Even those petite frogs’ grips are ridiculously strong. A few years ago, Rueda Solano and his colleagues collected amplexed pairs from streams and their lab, slipped a little vest made of duct tape onto each male’s torso, and used a pulley to slowly, gently wrest the frogs apart. Separating the couples took forces up to 80 times a male’s body weight—like using an African elephant to lever a 150-pound person out of a hug. (Rueda Solano reassured me that after each experiment, the displaced male climbed back atop the female, unfazed.)

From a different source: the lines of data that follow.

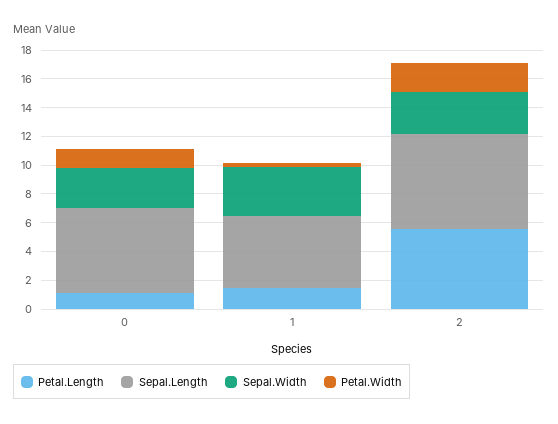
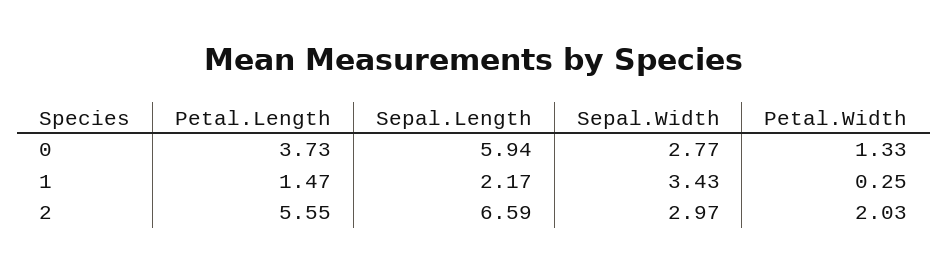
  {
    "Petal.Length": {
-     "0": 1,
+     "0": 3.73,
      "1": 1.47,
      "2": 5.55
    },
    "Sepal.Length": {
      "0": 5.94,
-     "1": 5,
+     "1": 2.17,
      "2": 6.59
    },
    "Sepal.Width": {
      "0": 2.77,
      "1": 3.43,
      "2": 2.97
    },
    "Petal.Width": {
      "0": 1.33,
      "1": 0.25,
      "2": 2.03
    }
  }

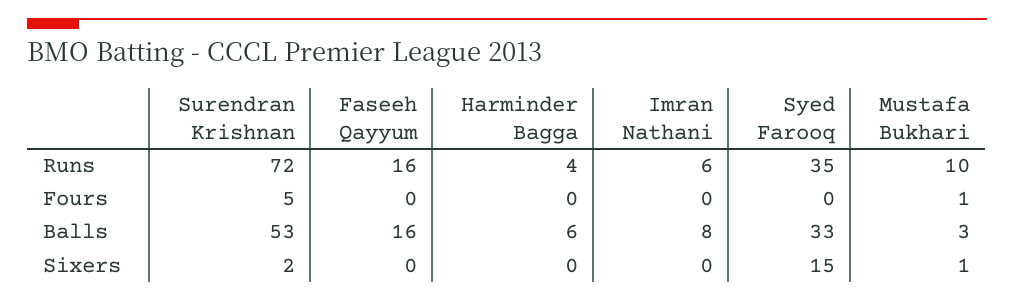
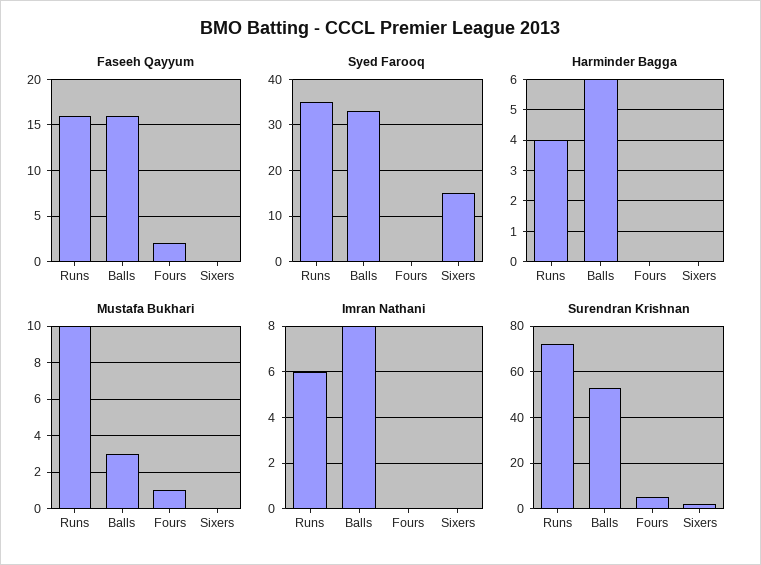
  {
    "Surendran Krishnan": {
      "Runs": 72,
      "Fours": 5,
      "Balls": 53,
      "Sixers": 2
    },
    "Faseeh Qayyum": {
      "Runs": 16,
-     "Fours": 0,
+     "Fours": 2,
      "Balls": 16,
      "Sixers": 0
    },
    "Harminder Bagga": {
      "Runs": 4,
      "Fours": 0,
      "Balls": 6,
      "Sixers": 0
    },
    "Imran Nathani": {
      "Runs": 6,
      "Fours": 0,
      "Balls": 8,
      "Sixers": 0
    },
    "Syed Farooq": {
      "Runs": 35,
      "Fours": 0,
      "Balls": 33,
      "Sixers": 15
    },
    "Mustafa Bukhari": {
      "Runs": 10,
      "Fours": 1,
      "Balls": 3,
-     "Sixers": 1
+     "Sixers": 0
    }
  }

The frogs’ feats of strength don’t shock Karin Pfennig, a biologist at the University of North Carolina at Chapel Hill who frequently lets male frogs amplex her fingers. “It can kind of hurt,” she told me. That same pinchiness makes her wonder what’s in it for the female, who may have to lug her spermy cargo all over the place for a third or more of a calendar year. Unlike the males, females can eat just fine throughout the duration of the tryst. Still, it “can’t be comfortable,” Crawford told me.

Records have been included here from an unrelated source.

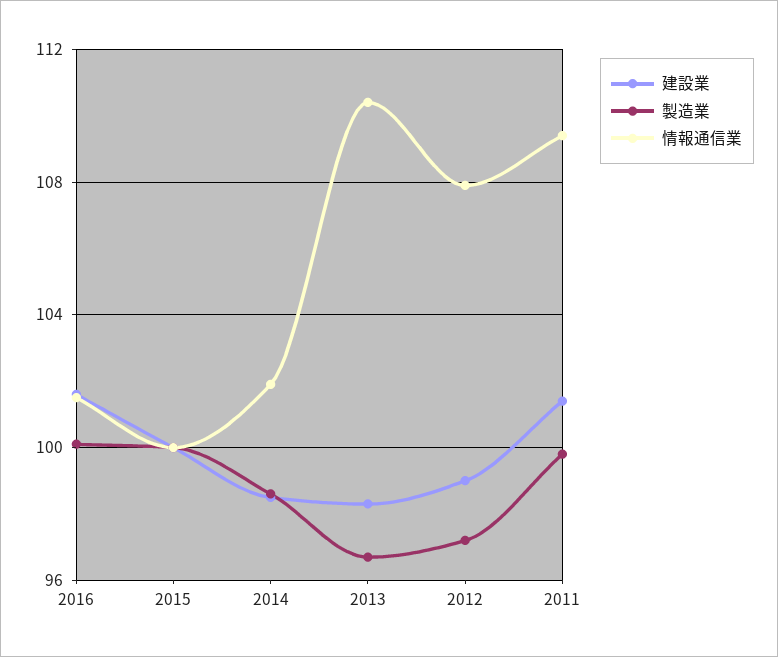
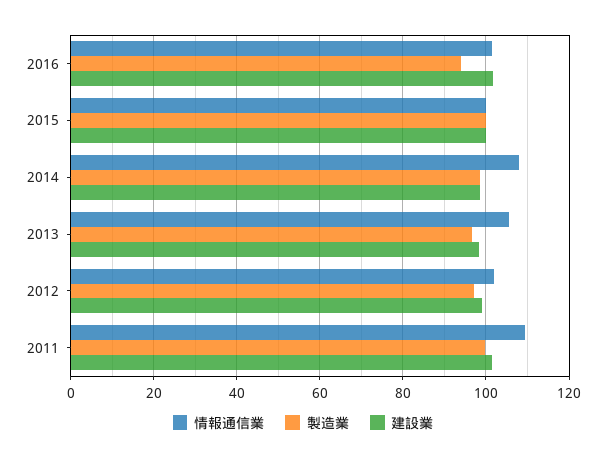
  {
    "建設業": {
      "2016": 101.5,
      "2015": 100,
      "2014": 98.5,
      "2013": 98.5,
      "2012": 99,
      "2011": 101.5
    },
    "製造業": {
-     "2016": 100,
+     "2016": 94,
      "2015": 100,
      "2014": 98.5,
      "2013": 96.5,
      "2012": 97,
      "2011": 100
    },
    "情報通信業": {
      "2016": 101.5,
      "2015": 100,
-     "2014": 102,
+     "2014": 108,
-     "2013": 110.5,
+     "2013": 106,
-     "2012": 108,
+     "2012": 102,
      "2011": 109.5
    }
  }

The researchers can’t yet say for sure, but maybe the female is hedging her bets too. In the same way that females are a precious commodity for males, “males may somehow be a limiting resource” for females, Sinlan Poo, an amphibian ecologist at the Memphis Zoo, told me. Good real estate for family planning isn’t always easy to come by. Maybe, when females find the right place to lay their eggs, it’s just “nice to have my male with me,” Pfennig said, like a convenient rucksack full of quick-draw sperm. That notion offers a reminder of just how much females can dictate the terms of their relationships—that they’re not just “passive actors” on the receiving end of an annoying hug, Pfennig told me. They can snub males with subpar croaks. They can kick unworthy bachelors away. They can decide which suitors end up tragically unsexed and which get a monthslong free ride.